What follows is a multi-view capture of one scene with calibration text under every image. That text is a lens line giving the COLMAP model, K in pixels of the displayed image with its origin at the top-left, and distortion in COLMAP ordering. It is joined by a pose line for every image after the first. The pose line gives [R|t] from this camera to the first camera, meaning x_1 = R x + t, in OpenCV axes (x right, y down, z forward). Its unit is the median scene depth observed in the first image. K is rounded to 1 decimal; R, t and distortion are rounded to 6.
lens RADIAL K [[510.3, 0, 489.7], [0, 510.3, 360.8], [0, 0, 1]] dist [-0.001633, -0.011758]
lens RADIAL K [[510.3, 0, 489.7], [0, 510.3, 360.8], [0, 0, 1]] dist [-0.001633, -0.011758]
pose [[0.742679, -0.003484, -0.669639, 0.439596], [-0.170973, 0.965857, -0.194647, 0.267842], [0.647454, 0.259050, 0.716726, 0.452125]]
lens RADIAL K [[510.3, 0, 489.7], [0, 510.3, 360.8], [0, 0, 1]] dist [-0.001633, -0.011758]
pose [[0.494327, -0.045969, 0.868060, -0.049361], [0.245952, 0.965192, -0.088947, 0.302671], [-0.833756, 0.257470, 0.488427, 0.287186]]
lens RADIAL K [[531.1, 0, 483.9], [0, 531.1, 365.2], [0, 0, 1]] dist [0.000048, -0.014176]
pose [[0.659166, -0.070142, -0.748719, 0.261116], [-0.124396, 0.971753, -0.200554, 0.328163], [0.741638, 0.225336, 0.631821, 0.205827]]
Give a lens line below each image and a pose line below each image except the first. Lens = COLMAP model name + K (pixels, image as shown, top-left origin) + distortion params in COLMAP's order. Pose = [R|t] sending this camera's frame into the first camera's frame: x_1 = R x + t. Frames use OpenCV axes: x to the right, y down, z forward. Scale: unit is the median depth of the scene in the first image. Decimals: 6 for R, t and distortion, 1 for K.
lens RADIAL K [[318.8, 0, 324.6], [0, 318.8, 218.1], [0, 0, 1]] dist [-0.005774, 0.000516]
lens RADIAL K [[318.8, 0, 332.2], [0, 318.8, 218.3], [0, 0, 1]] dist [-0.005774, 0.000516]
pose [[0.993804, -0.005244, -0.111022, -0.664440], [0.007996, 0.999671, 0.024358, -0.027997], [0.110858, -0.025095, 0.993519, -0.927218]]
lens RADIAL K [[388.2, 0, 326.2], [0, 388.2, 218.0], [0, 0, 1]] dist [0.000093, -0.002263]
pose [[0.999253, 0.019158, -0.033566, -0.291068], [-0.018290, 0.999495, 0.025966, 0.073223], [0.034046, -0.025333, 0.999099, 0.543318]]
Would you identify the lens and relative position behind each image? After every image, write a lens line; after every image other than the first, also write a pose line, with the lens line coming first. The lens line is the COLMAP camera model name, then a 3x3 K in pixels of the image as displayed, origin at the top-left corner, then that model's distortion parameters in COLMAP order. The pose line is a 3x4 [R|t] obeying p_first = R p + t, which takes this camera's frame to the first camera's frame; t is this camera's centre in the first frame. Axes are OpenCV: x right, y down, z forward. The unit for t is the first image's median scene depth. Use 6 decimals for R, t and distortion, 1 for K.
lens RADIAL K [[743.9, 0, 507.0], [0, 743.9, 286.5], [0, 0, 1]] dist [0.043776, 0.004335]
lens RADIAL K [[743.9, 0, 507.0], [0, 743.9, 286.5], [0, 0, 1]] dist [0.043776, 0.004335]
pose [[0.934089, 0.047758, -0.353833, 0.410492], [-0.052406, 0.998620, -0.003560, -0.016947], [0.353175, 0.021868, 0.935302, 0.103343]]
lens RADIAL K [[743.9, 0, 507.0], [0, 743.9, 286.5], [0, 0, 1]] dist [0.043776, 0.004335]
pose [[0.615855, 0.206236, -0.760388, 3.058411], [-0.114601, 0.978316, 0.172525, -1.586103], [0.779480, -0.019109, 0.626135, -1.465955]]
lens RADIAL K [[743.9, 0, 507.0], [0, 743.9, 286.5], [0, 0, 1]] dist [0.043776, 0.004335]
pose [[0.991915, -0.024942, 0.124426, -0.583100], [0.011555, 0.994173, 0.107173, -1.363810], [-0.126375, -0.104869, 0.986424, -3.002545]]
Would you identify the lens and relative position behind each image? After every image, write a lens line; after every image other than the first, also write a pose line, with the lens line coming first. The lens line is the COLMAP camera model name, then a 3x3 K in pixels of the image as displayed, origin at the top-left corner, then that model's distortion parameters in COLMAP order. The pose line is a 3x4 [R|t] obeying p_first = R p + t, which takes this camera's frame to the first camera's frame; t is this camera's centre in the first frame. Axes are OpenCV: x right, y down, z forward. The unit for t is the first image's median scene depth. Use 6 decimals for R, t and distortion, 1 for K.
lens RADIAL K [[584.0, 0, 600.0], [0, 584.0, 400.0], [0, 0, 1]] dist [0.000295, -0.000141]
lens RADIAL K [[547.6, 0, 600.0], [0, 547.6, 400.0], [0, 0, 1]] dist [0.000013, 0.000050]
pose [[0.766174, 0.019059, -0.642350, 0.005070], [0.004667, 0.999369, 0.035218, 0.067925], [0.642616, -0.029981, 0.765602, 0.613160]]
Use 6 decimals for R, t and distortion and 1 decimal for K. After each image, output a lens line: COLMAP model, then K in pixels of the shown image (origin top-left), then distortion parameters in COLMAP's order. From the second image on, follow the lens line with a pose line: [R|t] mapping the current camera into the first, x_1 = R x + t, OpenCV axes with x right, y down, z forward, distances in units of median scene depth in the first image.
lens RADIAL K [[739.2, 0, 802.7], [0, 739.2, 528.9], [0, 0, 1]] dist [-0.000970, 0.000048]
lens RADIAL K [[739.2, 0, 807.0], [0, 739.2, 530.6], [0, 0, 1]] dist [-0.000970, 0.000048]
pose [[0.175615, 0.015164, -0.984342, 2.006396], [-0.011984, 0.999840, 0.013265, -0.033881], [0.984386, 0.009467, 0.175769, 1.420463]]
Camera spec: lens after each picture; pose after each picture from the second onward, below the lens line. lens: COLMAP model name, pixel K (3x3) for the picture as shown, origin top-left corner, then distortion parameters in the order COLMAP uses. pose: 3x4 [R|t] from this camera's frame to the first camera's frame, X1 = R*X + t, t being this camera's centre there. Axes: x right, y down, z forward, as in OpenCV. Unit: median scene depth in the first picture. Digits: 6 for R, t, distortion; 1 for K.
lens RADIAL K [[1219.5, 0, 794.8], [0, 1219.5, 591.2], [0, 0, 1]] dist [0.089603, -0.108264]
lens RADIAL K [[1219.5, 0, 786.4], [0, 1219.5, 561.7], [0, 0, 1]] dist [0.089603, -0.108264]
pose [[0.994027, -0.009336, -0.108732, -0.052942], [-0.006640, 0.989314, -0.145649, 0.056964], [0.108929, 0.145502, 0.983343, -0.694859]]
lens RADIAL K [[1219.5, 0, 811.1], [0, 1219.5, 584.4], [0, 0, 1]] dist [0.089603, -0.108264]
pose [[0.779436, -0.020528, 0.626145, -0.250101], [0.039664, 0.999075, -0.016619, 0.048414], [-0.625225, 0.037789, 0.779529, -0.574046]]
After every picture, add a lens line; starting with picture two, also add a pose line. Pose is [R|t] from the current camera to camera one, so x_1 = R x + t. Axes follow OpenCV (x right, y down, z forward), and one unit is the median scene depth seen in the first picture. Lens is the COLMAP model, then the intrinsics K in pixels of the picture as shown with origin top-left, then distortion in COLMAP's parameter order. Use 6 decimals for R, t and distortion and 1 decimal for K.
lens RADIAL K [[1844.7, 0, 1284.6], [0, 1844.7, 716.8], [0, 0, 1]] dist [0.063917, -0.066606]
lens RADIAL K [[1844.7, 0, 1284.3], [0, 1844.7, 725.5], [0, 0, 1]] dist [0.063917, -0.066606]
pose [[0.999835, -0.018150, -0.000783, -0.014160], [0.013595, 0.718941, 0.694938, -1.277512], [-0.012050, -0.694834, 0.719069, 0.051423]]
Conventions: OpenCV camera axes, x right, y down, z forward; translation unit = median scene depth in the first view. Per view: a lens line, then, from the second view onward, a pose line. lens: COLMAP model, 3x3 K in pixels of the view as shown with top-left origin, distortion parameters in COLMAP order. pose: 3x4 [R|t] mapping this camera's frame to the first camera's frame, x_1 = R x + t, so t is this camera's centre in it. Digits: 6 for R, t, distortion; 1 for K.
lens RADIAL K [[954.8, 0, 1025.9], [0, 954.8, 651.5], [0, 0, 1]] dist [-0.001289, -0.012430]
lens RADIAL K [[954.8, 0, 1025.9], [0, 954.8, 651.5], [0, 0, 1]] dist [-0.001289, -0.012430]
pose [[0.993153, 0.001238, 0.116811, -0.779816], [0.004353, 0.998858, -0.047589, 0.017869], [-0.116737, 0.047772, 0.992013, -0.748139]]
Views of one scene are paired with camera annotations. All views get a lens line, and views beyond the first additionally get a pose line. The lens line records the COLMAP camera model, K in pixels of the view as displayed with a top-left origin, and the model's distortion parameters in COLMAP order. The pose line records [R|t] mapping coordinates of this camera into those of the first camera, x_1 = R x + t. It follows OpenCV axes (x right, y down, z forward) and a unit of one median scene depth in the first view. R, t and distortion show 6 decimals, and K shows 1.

**Task statement**: For this task, copy exactly the line with "Conventions: OpenCV camera" and the lines that come after it, stopping at the end of the material above.

**Reply to the exercise**:
Conventions: OpenCV camera axes, x right, y down, z forward; translation unit = median scene depth in the first view. Per view: a lens line, then, from the second view onward, a pose line. lens: COLMAP model, 3x3 K in pixels of the view as shown with top-left origin, distortion parameters in COLMAP order. pose: 3x4 [R|t] mapping this camera's frame to the first camera's frame, x_1 = R x + t, so t is this camera's centre in it. Digits: 6 for R, t, distortion; 1 for K.
lens RADIAL K [[954.8, 0, 1025.9], [0, 954.8, 651.5], [0, 0, 1]] dist [-0.001289, -0.012430]
lens RADIAL K [[954.8, 0, 1025.9], [0, 954.8, 651.5], [0, 0, 1]] dist [-0.001289, -0.012430]
pose [[0.993153, 0.001238, 0.116811, -0.779816], [0.004353, 0.998858, -0.047589, 0.017869], [-0.116737, 0.047772, 0.992013, -0.748139]]
Views of one scene are paired with camera annotations. All views get a lens line, and views beyond the first additionally get a pose line. The lens line records the COLMAP camera model, K in pixels of the view as displayed with a top-left origin, and the model's distortion parameters in COLMAP order. The pose line records [R|t] mapping coordinates of this camera into those of the first camera, x_1 = R x + t. It follows OpenCV axes (x right, y down, z forward) and a unit of one median scene depth in the first view. R, t and distortion show 6 decimals, and K shows 1.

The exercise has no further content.